Ia juga mengakui bahwa proses pembuatannya tidak berjalan sebagaimana mestinya. Perusahaan sedang mencari kolaborator untuk memperkenalkan energi surya serta mesin pengupas dan pengering.
“Saat ini kami mengupas buah dengan tangan, dan hal ini tidak efisien. Kami juga menggunakan oven listrik untuk mengeringkan buah, sehingga biaya overhead kami sangat mahal,” ujarnya.
“Jika kita menggunakan energi matahari untuk mengeringkannya, kita bisa pindah ke tempat yang lebih besar dan kualitas daging buah yang kita keringkan akan lebih tinggi,” tambahnya.
Sementara itu, Veha Juice berencana mengubah strateginya dari produksi musiman menjadi produksi massal, dengan menawarkan lebih banyak pilihan produk.
“Misalnya, jika kita bisa menggabungkan buah-buahan yang kita olah menjadi selai, kita akan bisa menyelesaikan proses produksi yang lebih besar,” katanya.
Membuka pasar internasional
Dengan bantuan USAID, Veha Juice diundang untuk memamerkan produknya di 10 negara, termasuk Tiongkok dan Korea Selatan.
“Kami juga bermitra dengan perusahaan lokal untuk memasok buah utuh ke Tiongkok. Mereka tidak mengemas buahnya, tapi memesan berton-ton buah kelengkeng untuk dikemas di sana,” ujarnya.
Ia berharap perseroan segera menandatangani kontrak besar yang berarti mampu menambah pasokan produk dalam negeri dalam jumlah besar. Saat ini penjualan dalam negeri didistribusikan secara individual di masing-masing 25 ibu kota dan provinsi.
Distributor eksklusif Veha Juce berusia 25 tahun di Siem Reap, Sam Chaiwong, mengatakan lengkeng segar kalengan terjual lebih baik dibandingkan selai karena terbuat dari gula sehat dan bukan gula buatan.
“Masakan kami tidak terlalu manis karena kami hanya menggunakan gula sehat dalam jumlah sedang,” katanya.
Ia menambahkan, saat Tahun Baru Khmer, konsumen membeli buah lengkeng kalengan segar sebagai oleh-oleh saat berkunjung ke kampung halaman.
“Kami menaruh logan kalengan di lemari es untuk dimakan dingin. Enak, dan orang-orang tua suka makan yang sedikit manis,” katanya.
Ia mengamati peningkatan permintaan makan buah di rumah, berkat dukungan berbagai organisasi dan kementerian yang membantu mempromosikan produk dan mengadakan pameran.
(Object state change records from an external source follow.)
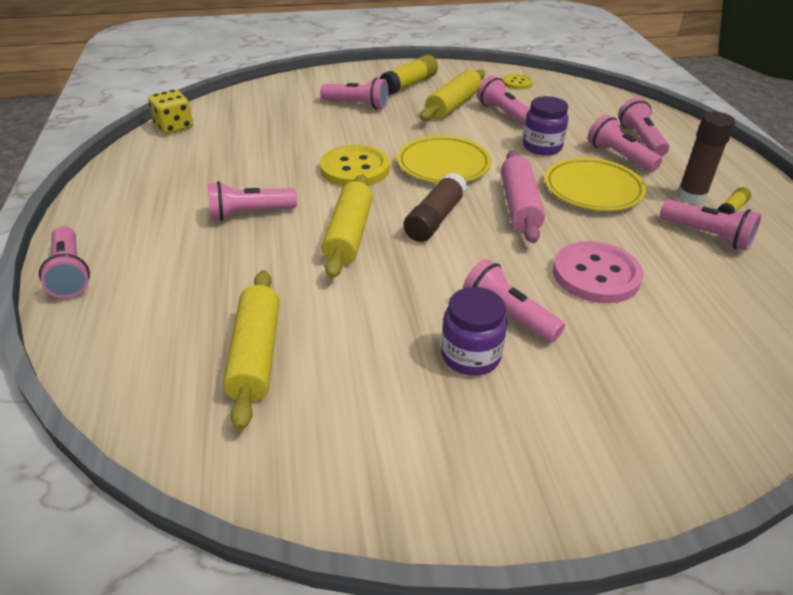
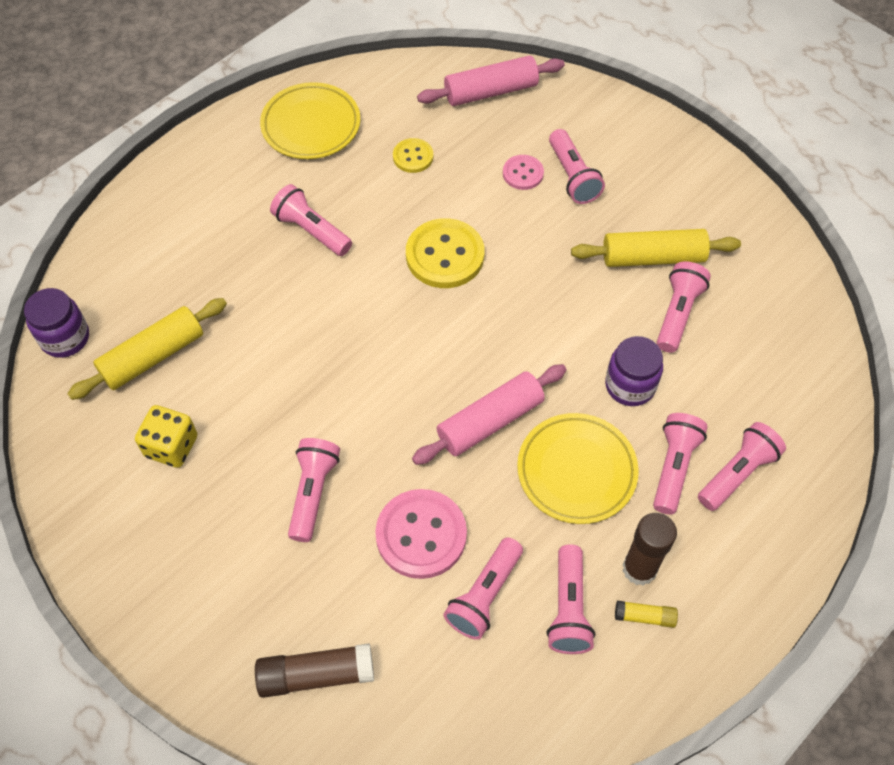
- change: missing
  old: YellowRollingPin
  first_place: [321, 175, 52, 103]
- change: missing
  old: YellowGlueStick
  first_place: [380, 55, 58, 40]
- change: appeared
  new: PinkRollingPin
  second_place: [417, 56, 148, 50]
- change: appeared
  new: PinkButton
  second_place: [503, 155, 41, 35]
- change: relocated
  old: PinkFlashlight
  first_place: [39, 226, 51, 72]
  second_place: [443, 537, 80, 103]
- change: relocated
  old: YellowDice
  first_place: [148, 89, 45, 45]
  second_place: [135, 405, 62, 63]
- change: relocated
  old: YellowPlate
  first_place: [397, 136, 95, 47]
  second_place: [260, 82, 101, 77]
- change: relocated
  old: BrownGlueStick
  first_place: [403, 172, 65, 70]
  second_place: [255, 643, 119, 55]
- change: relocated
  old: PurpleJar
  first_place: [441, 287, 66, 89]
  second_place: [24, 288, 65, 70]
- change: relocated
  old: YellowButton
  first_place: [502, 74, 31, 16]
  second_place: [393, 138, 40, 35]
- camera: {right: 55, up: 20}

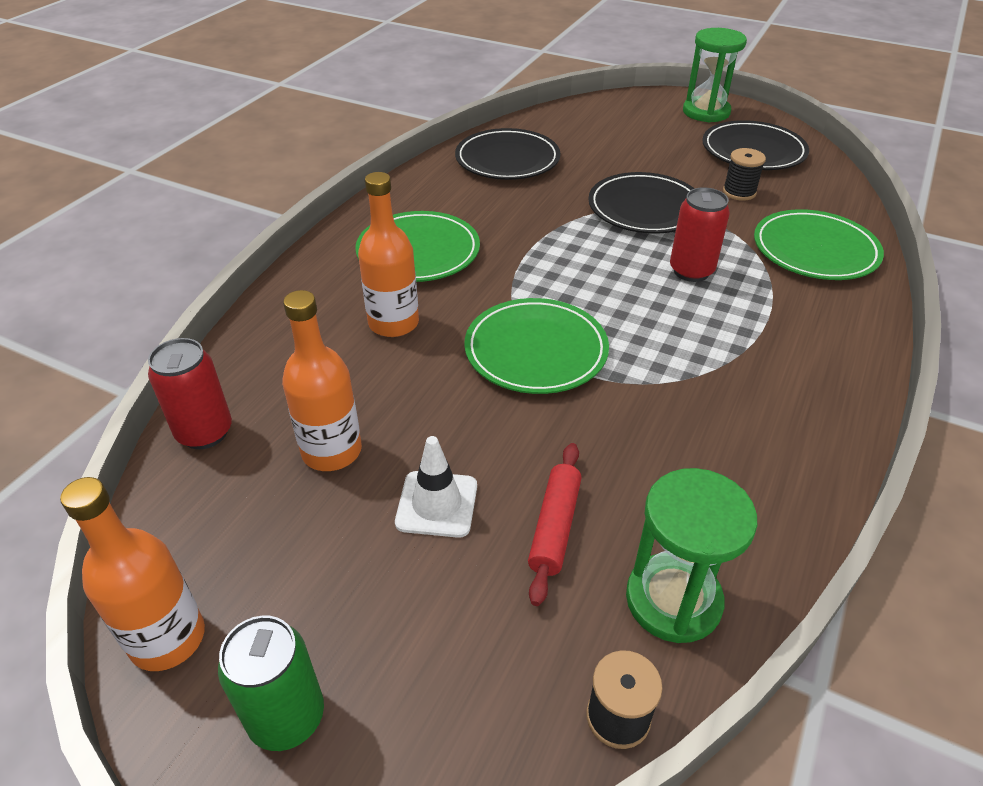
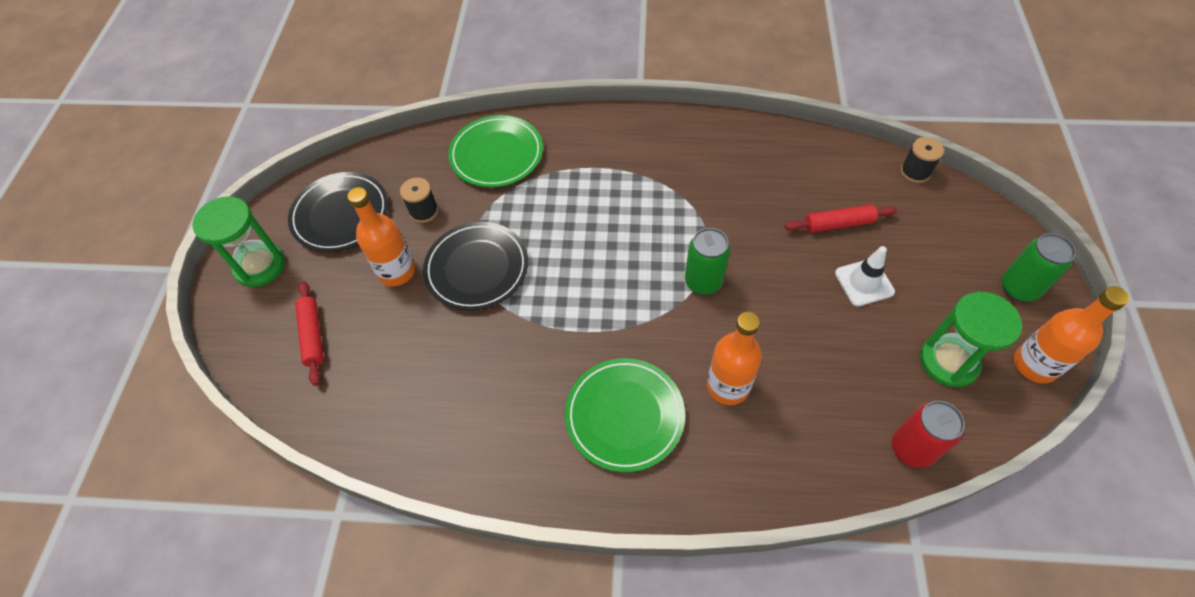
- change: missing
  old: BlackPlate
  first_place: [455, 128, 105, 52]
- change: missing
  old: RedCan
  first_place: [670, 187, 60, 95]
- change: appeared
  new: RedRollingPin
  second_place: [295, 281, 29, 105]
- change: relocated
  old: OrangeBottle
  first_place: [282, 290, 80, 181]
  second_place: [347, 187, 68, 99]
- change: relocated
  old: GreenHourglass
  first_place: [626, 468, 131, 175]
  second_place: [920, 292, 102, 95]
- change: exchanged
  old: GreenPlate
  new: GreenCan
  first_place: [464, 298, 145, 96]
  second_place: [685, 228, 45, 67]
- camera: {right: -110, up: 15}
Usai pameran produk Khmer pada awal September di Koh Pich, Chaiwong mengatakan bahwa Veha Juice memproduksi dan mengemas buah kaleng dalam dua rasa untuk menilai selera konsumen.
“Kami memilih formula paling populer sebagai dasar produksi kami,” tambahnya.
Selain mengolah kelengkeng, buah naga, nanas, dan mangga, Kosal berencana menambah lebih banyak buah dan sayuran ke dalam rantai produksinya di masa depan.
“Kami bisa mendapatkan izin untuk mengolah semua buah dan sayuran, jadi kami harus memanfaatkannya. Misalnya kita mau tambah leci atau rambutan, kita tinggal surat ke pihak yang berwajib, baru bisa ditambah produknya,” jelasnya.